North Wales Slate Landscape now UNESCO World Heritage Site
A drive through the dramatic slate landscape of north-west Wales makes a great day out while staying at Bodysgallen Hall.
Welsh Slate and its history
North-Wales slate landscape has been added to the UNESCO World Heritage List making it the fourth World Heritage Site in Wales.
Slate quarrying in north Wales has a very lengthy history. The Romans used local slate in their fortress at Segontium, Caernarfon. Slate is still quarried commercially here, and it is acknowledged as being the best in the world.
From about 1790, as the Industrial Revolution got underway in Britain, slate was used for roofing homes and factories, mansions and mill houses. The slates were moved by ship from Gwynedd's estuaries and ports to the canals that supplied materials to industrial area.
After 1801, slates began to be carried from the quarries to the coast along what would become a network of narrow-gauge railways. These wove their routes through challenging landscapes and would go on to make innovative use of steam locomotives. Take a ride on the restored Welsh Highland and Ffestiniog Railways that operate today to take tourists through this dramatic landscape.

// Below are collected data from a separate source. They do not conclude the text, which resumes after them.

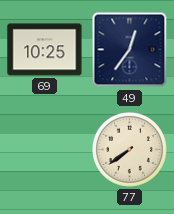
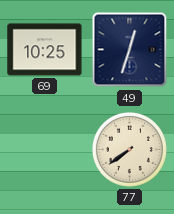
49: 12:36 -> 12:33
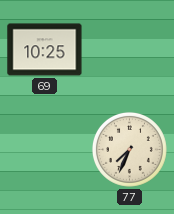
49: 12:33 -> none
77: 7:39 -> 7:34
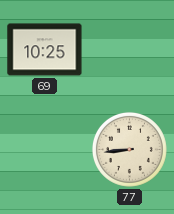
77: 7:34 -> 8:44
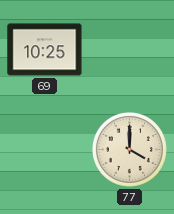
77: 8:44 -> 4:00
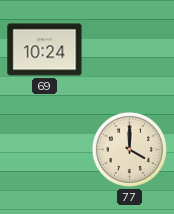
69: 10:25 -> 10:24
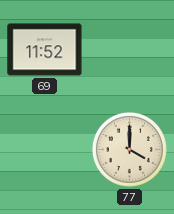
69: 10:24 -> 11:52
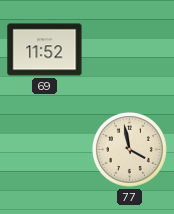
77: 4:00 -> 3:58
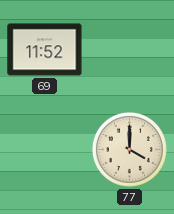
77: 3:58 -> 4:00
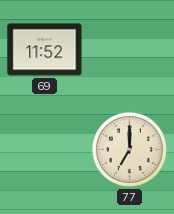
77: 4:00 -> 7:00
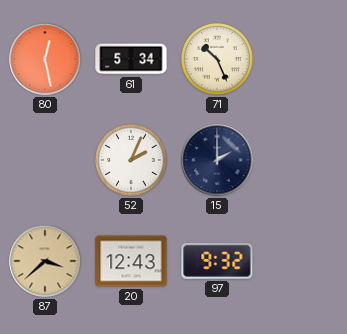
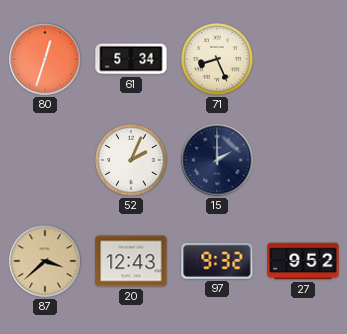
80: 12:28 -> 12:33
71: 10:26 -> 8:26
27: none -> 9:52
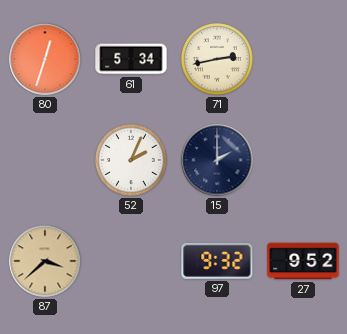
71: 8:26 -> 2:43
20: 12:43 -> none
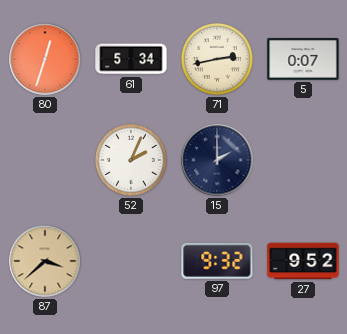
5: none -> 0:07
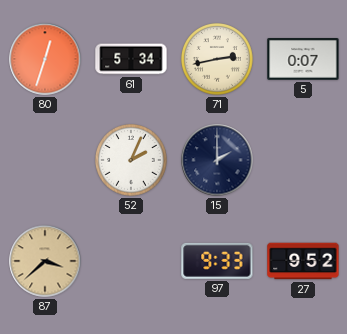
97: 9:32 -> 9:33
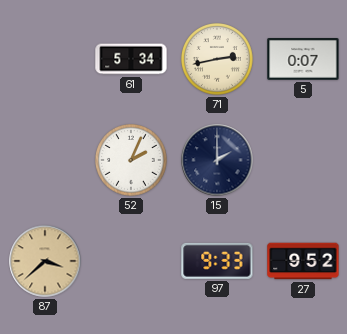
80: 12:33 -> none
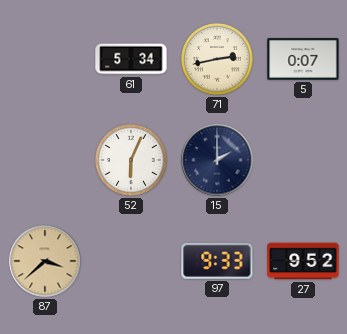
52: 2:04 -> 6:04
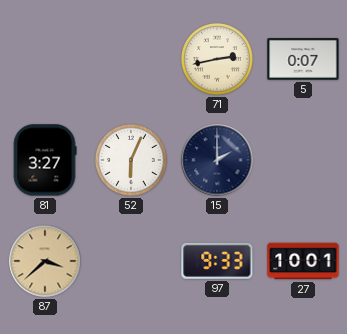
61: 5:34 -> none
81: none -> 3:27
27: 9:52 -> 10:01
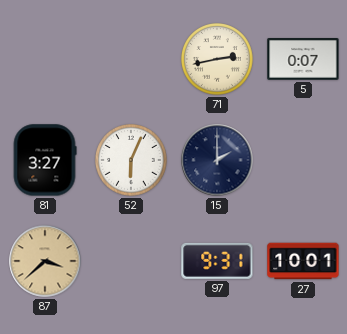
97: 9:33 -> 9:31
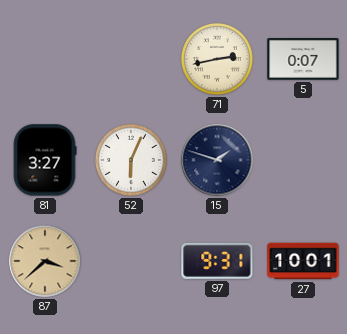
15: 2:00 -> 1:48
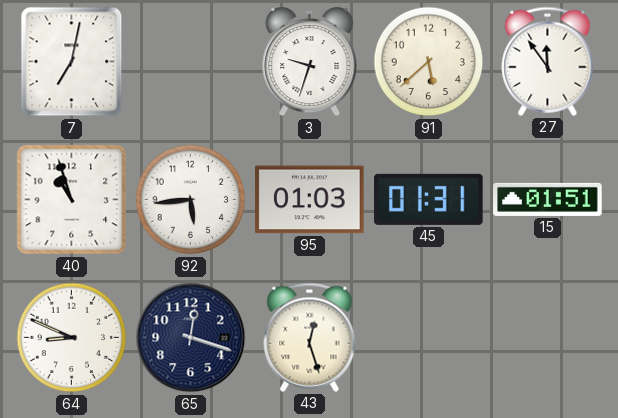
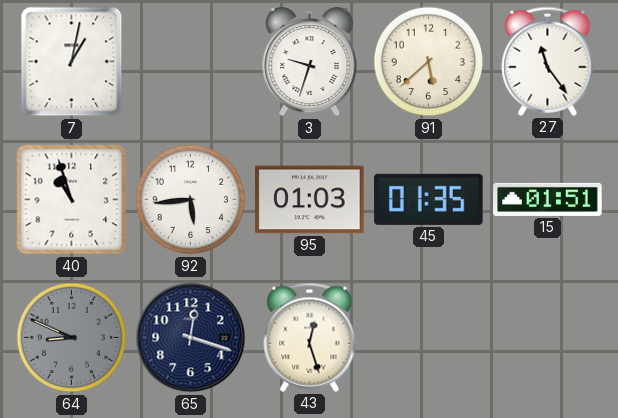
7: 7:02 -> 1:02
27: 11:54 -> 11:24
45: 01:31 -> 01:35
64 dial: white -> grey
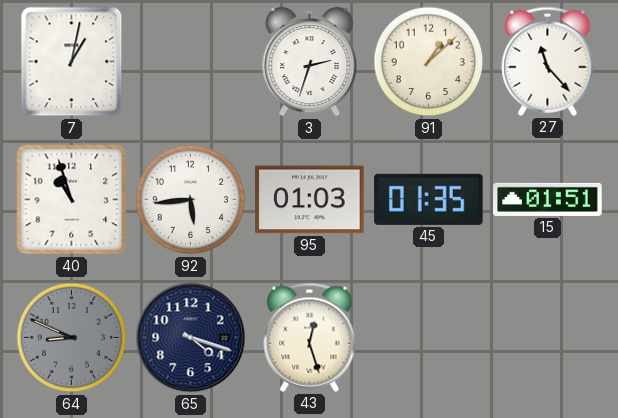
3: 9:33 -> 2:33
91: 5:38 -> 1:08
27: 11:24 -> 11:23
65: 12:18 -> 4:18
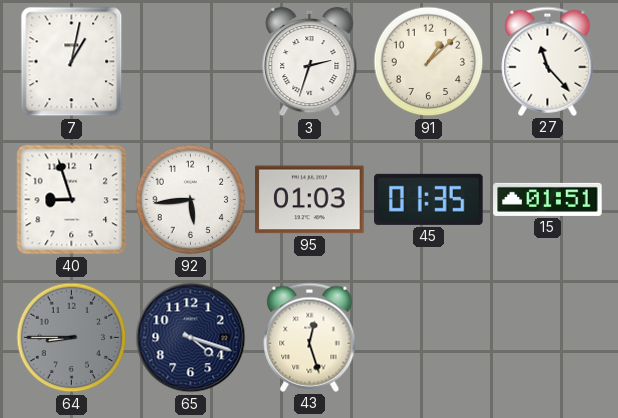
40: 10:57 -> 8:57
64: 8:49 -> 8:45
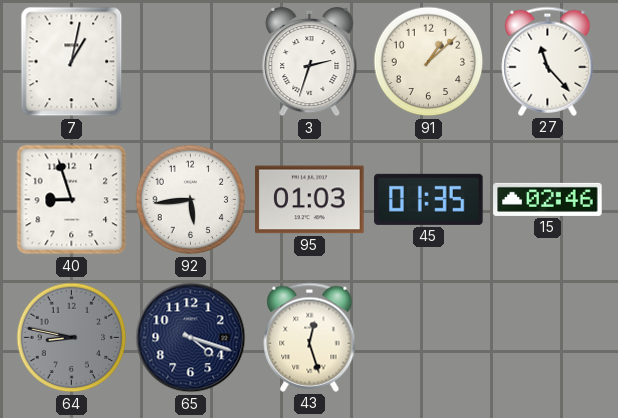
15: 01:51 -> 02:46
64: 8:45 -> 8:47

There was a market for Welsh slate outside Britain, and architects, industrialists and builders came to see and learn more about slate. They have been used across the world for buildings of all kinds. Examples include ordinary terraced house in the industrial cities of Germany, the Quakers' Meeting House in Adelaide, Copenhagen City Hall, and the Royal Exhibition building in Melbourne.
The slate areas now World Heritage Sites are: Ogwen Valley, Dinorwig Quarry, Nantile Valley, Gorseddau and Prince of Wales, Ffestiniog and Porthmadog, Abergynolwyn and Tywyn.